Résultat, beaucoup des individus réintroduits parviennent à survivre, les montagnes étant l’habitat naturel auquel ils sont parfaitement adaptés, comme le rappelle le biologiste François Biollaz, responsable du suivi du gypaète en Suisse occidentale: «C’est tellement vrai qu’ils nichent en hiver, en décembre ou janvier, pour que les petits éclosent en mars/avril, moment du pic d’avalanches, et moment où beaucoup d’animaux meurent d’épuisement, – ce qui permet aux parents de trouver des cadavres pour les nourrir.»

De nombreux partisans

Non contents de ne plus avoir d’ennemis, les vautours comptent désormais de nombreux partisans.
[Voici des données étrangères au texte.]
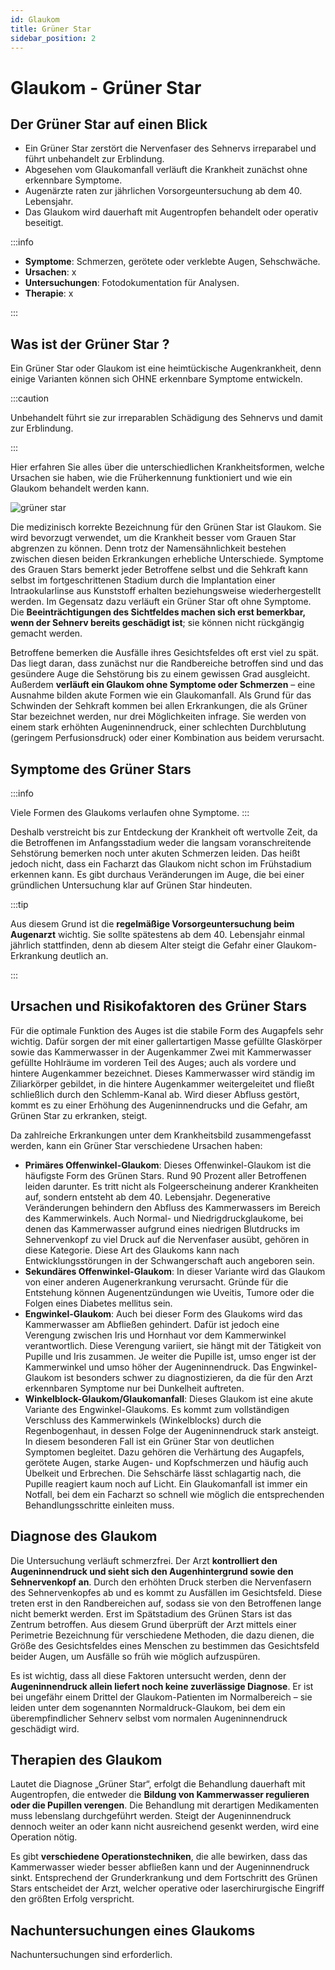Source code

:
 ```yaml
---
id: Glaukom
title: Grüner Star
sidebar_position: 2
---
```


# Glaukom - Grüner Star 

## Der Grüner Star auf einen Blick

- Ein Grüner Star zerstört die Nervenfaser des Sehnervs irreparabel und führt unbehandelt zur Erblindung.
- Abgesehen vom Glaukomanfall verläuft die Krankheit zunächst ohne erkennbare Symptome.
- Augenärzte raten zur jährlichen Vorsorgeuntersuchung ab dem 40. Lebensjahr.
- Das Glaukom wird dauerhaft mit Augentropfen behandelt oder operativ beseitigt.

:::info

- **Symptome**: Schmerzen, gerötete oder verklebte Augen, Sehschwäche.
- **Ursachen**: x
- **Untersuchungen**: Fotodokumentation für Analysen.
- **Therapie**: x

:::

## Was ist der Grüner Star ?

Ein Grüner Star oder Glaukom ist eine heimtückische Augenkrankheit, denn einige Varianten können sich OHNE erkennbare Symptome entwickeln. 

:::caution

Unbehandelt führt sie zur irreparablen Schädigung des Sehnervs und damit zur Erblindung. 

:::

Hier erfahren Sie alles über die  unterschiedlichen Krankheitsformen, welche Ursachen sie haben, wie die Früherkennung funktioniert und wie ein Glaukom behandelt werden kann.

![grüner star](https://www.blickcheck.de/wp-content/uploads/2017/04/hi_gruener_star-3.jpg)



Die medizinisch korrekte Bezeichnung für den Grünen Star ist Glaukom. Sie wird bevorzugt verwendet, um die Krankheit besser vom Grauen Star abgrenzen zu können. Denn trotz der Namensähnlichkeit bestehen zwischen diesen beiden Erkrankungen erhebliche Unterschiede. Symptome des Grauen Stars bemerkt jeder Betroffene selbst und die Sehkraft kann selbst im  fortgeschrittenen Stadium durch die Implantation einer Intraokularlinse  aus Kunststoff erhalten beziehungsweise wiederhergestellt werden. Im Gegensatz dazu verläuft ein Grüner Star oft ohne Symptome. Die **Beeinträchtigungen des Sichtfeldes machen sich erst bemerkbar, wenn der Sehnerv bereits geschädigt ist**; sie können nicht rückgängig gemacht werden.

Betroffene bemerken die Ausfälle ihres Gesichtsfeldes oft erst viel zu spät. Das liegt daran, dass zunächst nur die Randbereiche betroffen sind und das gesündere Auge die Sehstörung bis zu einem gewissen Grad ausgleicht. Außerdem **verläuft ein Glaukom ohne Symptome oder Schmerzen** – eine Ausnahme bilden akute Formen wie ein Glaukomanfall. Als Grund für das Schwinden der Sehkraft kommen bei allen Erkrankungen, die als Grüner Star bezeichnet werden, nur drei Möglichkeiten infrage.  Sie werden von einem stark erhöhten Augeninnendruck, einer schlechten  Durchblutung (geringem Perfusionsdruck) oder einer Kombination aus beidem verursacht.

## Symptome des Grüner Stars

:::info

Viele Formen des Glaukoms verlaufen ohne Symptome. 
:::

Deshalb verstreicht bis zur Entdeckung der Krankheit oft wertvolle Zeit, da die Betroffenen im Anfangsstadium weder die langsam voranschreitende Sehstörung bemerken noch unter akuten Schmerzen leiden. Das heißt jedoch nicht, dass ein Facharzt das Glaukom nicht schon im Frühstadium erkennen kann. Es gibt durchaus Veränderungen im Auge, die bei einer  gründlichen Untersuchung klar auf Grünen Star hindeuten. 

:::tip

Aus diesem Grund ist die **regelmäßige Vorsorgeuntersuchung beim Augenarzt** wichtig. Sie sollte spätestens ab dem 40. Lebensjahr einmal jährlich  stattfinden, denn ab diesem Alter steigt die Gefahr einer  Glaukom-Erkrankung deutlich an.

:::

## Ursachen und Risikofaktoren des Grüner Stars

Für die optimale Funktion des Auges ist die stabile Form des Augapfels sehr wichtig. Dafür sorgen der mit einer gallertartigen Masse gefüllte Glaskörper sowie das Kammerwasser in der Augenkammer Zwei mit Kammerwasser gefüllte Hohlräume im vorderen Teil des Auges; auch als vordere und hintere Augenkammer bezeichnet. Dieses Kammerwasser wird ständig im Ziliarkörper gebildet, in die hintere Augenkammer weitergeleitet und fließt schließlich durch den Schlemm-Kanal ab. Wird dieser Abfluss gestört, kommt es zu einer Erhöhung des  Augeninnendrucks und die Gefahr, am Grünen Star zu erkranken, steigt.

Da zahlreiche Erkrankungen unter dem Krankheitsbild zusammengefasst werden, kann ein Grüner Star verschiedene Ursachen haben:

- **Primäres Offenwinkel-Glaukom**: Dieses  Offenwinkel-Glaukom ist die häufigste Form des Grünen Stars. Rund 90  Prozent aller Betroffenen leiden darunter. Es tritt nicht als  Folgeerscheinung anderer Krankheiten auf, sondern entsteht ab dem 40. Lebensjahr. Degenerative Veränderungen behindern den Abfluss des Kammerwassers im Bereich des Kammerwinkels. Auch Normal- und  Niedrigdruckglaukome, bei denen das Kammerwasser aufgrund eines niedrigen Blutdrucks im Sehnervenkopf zu viel Druck auf die Nervenfaser  ausübt, gehören in diese Kategorie. Diese Art des Glaukoms kann nach  Entwicklungsstörungen in der Schwangerschaft auch angeboren sein.
- **Sekundäres Offenwinkel-Glaukom**: In dieser Variante  wird das Glaukom von einer anderen Augenerkrankung verursacht. Gründe  für die Entstehung können Augenentzündungen wie Uveitis, Tumore oder die Folgen eines Diabetes mellitus sein.
- **Engwinkel-Glaukom**: Auch bei dieser Form des  Glaukoms wird das Kammerwasser am Abfließen gehindert. Dafür ist jedoch  eine Verengung zwischen Iris und Hornhaut vor dem Kammerwinkel  verantwortlich. Diese Verengung variiert, sie hängt mit der Tätigkeit  von Pupille und Iris zusammen. Je weiter die Pupille ist, umso enger ist der Kammerwinkel und umso höher der Augeninnendruck. Das Engwinkel-Glaukom ist besonders schwer zu diagnostizieren, da die für  den Arzt erkennbaren Symptome nur bei Dunkelheit auftreten.
- **Winkelblock-Glaukom/Glaukomanfall**: Dieses Glaukom  ist eine akute Variante des Engwinkel-Glaukoms. Es kommt zum  vollständigen Verschluss des Kammerwinkels (Winkelblocks) durch die  Regenbogenhaut, in dessen Folge der Augeninnendruck stark ansteigt. In  diesem besonderen Fall ist ein Grüner Star von deutlichen Symptomen  begleitet. Dazu gehören die Verhärtung des Augapfels, gerötete Augen,  starke Augen- und Kopfschmerzen und häufig auch Übelkeit und Erbrechen. Die Sehschärfe lässt schlagartig nach, die Pupille reagiert kaum noch  auf Licht. Ein Glaukomanfall ist immer ein Notfall, bei dem ein Facharzt so schnell wie möglich die entsprechenden Behandlungsschritte einleiten muss.

## Diagnose des Glaukom 

Die Untersuchung verläuft schmerzfrei. Der Arzt **kontrolliert den Augeninnendruck und sieht sich den Augenhintergrund sowie den Sehnervenkopf an**. Durch den erhöhten Druck sterben die Nervenfasern des Sehnervenkopfes ab und es kommt zu Ausfällen im Gesichtsfeld. Diese treten erst in den Randbereichen auf, sodass sie von den Betroffenen lange nicht bemerkt  werden. Erst im Spätstadium des Grünen Stars ist das Zentrum betroffen. Aus diesem Grund überprüft der Arzt mittels einer Perimetrie Bezeichnung für verschiedene Methoden, die dazu dienen, die Größe des Gesichtsfeldes eines Menschen zu bestimmen das Gesichtsfeld beider Augen, um Ausfälle so früh wie möglich aufzuspüren.

Es ist wichtig, dass all diese Faktoren untersucht werden, denn der **Augeninnendruck allein liefert noch keine zuverlässige Diagnose**. Er ist bei ungefähr einem Drittel der Glaukom-Patienten im  Normalbereich – sie leiden unter dem sogenannten Normaldruck-Glaukom,  bei dem ein überempfindlicher Sehnerv selbst vom normalen Augeninnendruck geschädigt wird.



## Therapien des Glaukom 

Lautet die Diagnose „Grüner Star“, erfolgt die Behandlung dauerhaft mit Augentropfen, die entweder die **Bildung von Kammerwasser regulieren oder die Pupillen verengen**. Die Behandlung mit derartigen Medikamenten muss lebenslang durchgeführt werden. Steigt der Augeninnendruck dennoch weiter an oder kann nicht ausreichend gesenkt werden, wird eine Operation nötig.

Es gibt **verschiedene Operationstechniken**, die alle bewirken, dass das Kammerwasser wieder besser abfließen kann und der Augeninnendruck sinkt. Entsprechend der Grunderkrankung und dem Fortschritt des Grünen Stars entscheidet der Arzt, welcher operative  oder laserchirurgische Eingriff den größten Erfolg verspricht.



## Nachuntersuchungen eines Glaukoms

Nachuntersuchungen sind erforderlich.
C’est que par-delà les défenseurs de la nature, sensibles à l’extraordinaire élégance de leur vol, et à leur rôle d’équarrisseurs naturels, l’industrie du tourisme bénéficie de toute évidence de leur présence: «Nous savons qu’il y a des centaines de gens qui viennent exprès à l’endroit où les gypaètes sont le plus visibles en Suisse, à savoir dans le Parc national suisse dans les Grisons ou en Valais, en rive gauche du Rhône, sur les falaises entre Loèche-les-Bains et Chamoson. Et ils viennent de toute l’Europe», indique François Biollaz.
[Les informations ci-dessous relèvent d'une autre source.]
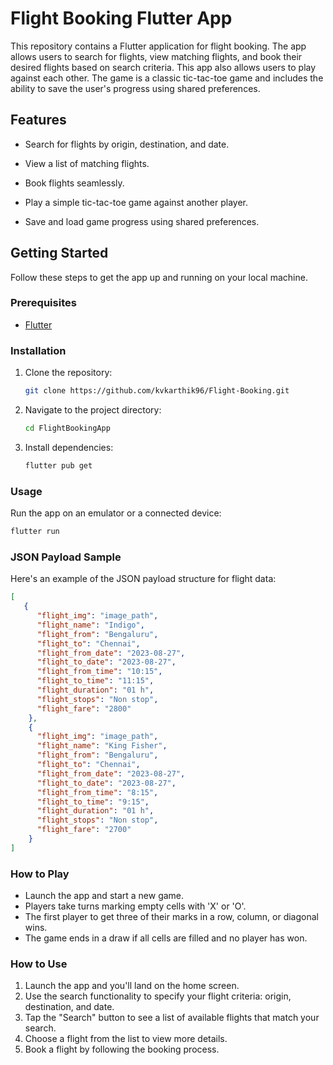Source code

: # Flight Booking Flutter App

This repository contains a Flutter application for flight booking. The app allows users to search for flights, view matching flights, and book their desired flights based on search criteria. This app also allows users to play against each other. The game is a classic tic-tac-toe game and includes the ability to save the user's progress using shared preferences.

## Features

- Search for flights by origin, destination, and date.
- View a list of matching flights.
- Book flights seamlessly.

- Play a simple tic-tac-toe game against another player.
- Save and load game progress using shared preferences.


## Getting Started

Follow these steps to get the app up and running on your local machine.

### Prerequisites

- [Flutter](https://flutter.dev/docs/get-started/install)

### Installation

1. Clone the repository:

   ```bash
   git clone https://github.com/kvkarthik96/Flight-Booking.git
   ```

2. Navigate to the project directory:

   ```bash
   cd FlightBookingApp
   ```

3. Install dependencies:

   ```bash
   flutter pub get
   ```

### Usage

Run the app on an emulator or a connected device:

```bash
flutter run
```

### JSON Payload Sample

Here's an example of the JSON payload structure for flight data:

```json
[
   {
      "flight_img": "image_path",
      "flight_name": "Indigo",
      "flight_from": "Bengaluru",
      "flight_to": "Chennai",
      "flight_from_date": "2023-08-27",
      "flight_to_date": "2023-08-27",
      "flight_from_time": "10:15",
      "flight_to_time": "11:15",
      "flight_duration": "01 h",
      "flight_stops": "Non stop",
      "flight_fare": "2800"
    },
    {
      "flight_img": "image_path",
      "flight_name": "King Fisher",
      "flight_from": "Bengaluru",
      "flight_to": "Chennai",
      "flight_from_date": "2023-08-27",
      "flight_to_date": "2023-08-27",
      "flight_from_time": "8:15",
      "flight_to_time": "9:15",
      "flight_duration": "01 h",
      "flight_stops": "Non stop",
      "flight_fare": "2700"
    }
]
```

### How to Play

- Launch the app and start a new game.
- Players take turns marking empty cells with 'X' or 'O'.
- The first player to get three of their marks in a row, column, or diagonal wins.
- The game ends in a draw if all cells are filled and no player has won.

### How to Use
1. Launch the app and you'll land on the home screen.
2. Use the search functionality to specify your flight criteria: origin, destination, and date.
3. Tap the "Search" button to see a list of available flights that match your search.
4. Choose a flight from the list to view more details.
5. Book a flight by following the booking process.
Le maire de Villeperdrix, Jacques Nivon, renchérit: «C’est tout à fait le genre de tourisme que nous recherchons pour notre région, diffus et étalé sur toute l’année – pas des autocars qui se déversent en été!».

Mais si l’espèce prospère désormais naturellement, pourquoi poursuivre les réintroductions? «Parce que la population alpine est non seulement petite, mais issue d’un groupe restreint de reproducteurs captifs, donc avec une faible diversité génétique, indique François Biollaz. Nous souhaiterions la reconnecter génétiquement avec l’importante population pyrénéenne (200 couples). C’est pourquoi nous cherchons à créer des noyaux géographiquement intermédiaires, dans les Cévennes, dans les Baronnies et le Vercors, qui sont les massifs montagneux les plus proches à l’Ouest de l’arc Alpin».

Une population génétiquement plus diverse, en effet, a plus de chances de survie en cas d’apparition d’une nouvelle maladie, d’un nouveau parasite, ou d’un changement brusque de l’environnement. Un fichier ADN de la population alpine a d’ailleurs été constitué par les scientifiques grâce notamment aux plumes, fichier qui permettra d’en suivre l’évolution génétique.

Un argumentaire qui a convaincu la Commission Européenne: elle a consenti à dépenser un million d’euros par an, durant six ans, pour tenter de réaliser cette connexion entre oiseaux alpins et pyrénéens par une dizaine de lâchers. Seul problème, les gypaètes sont de grands voyageurs: des individus alpins ont été vus en Belgique, au Royaume-Uni, au Danemark. Nul ne peut garantir que, lorsque à l’âge de six ans ils accéderont à la maturité sexuelle, ils reviendront nicher à l’endroit souhaité – même s’ils semblent y rester attachés. Mais qu’y faire? Rendre la liberté aux oiseaux, c’est inévitablement s’exposer à ce qu’ils en usent.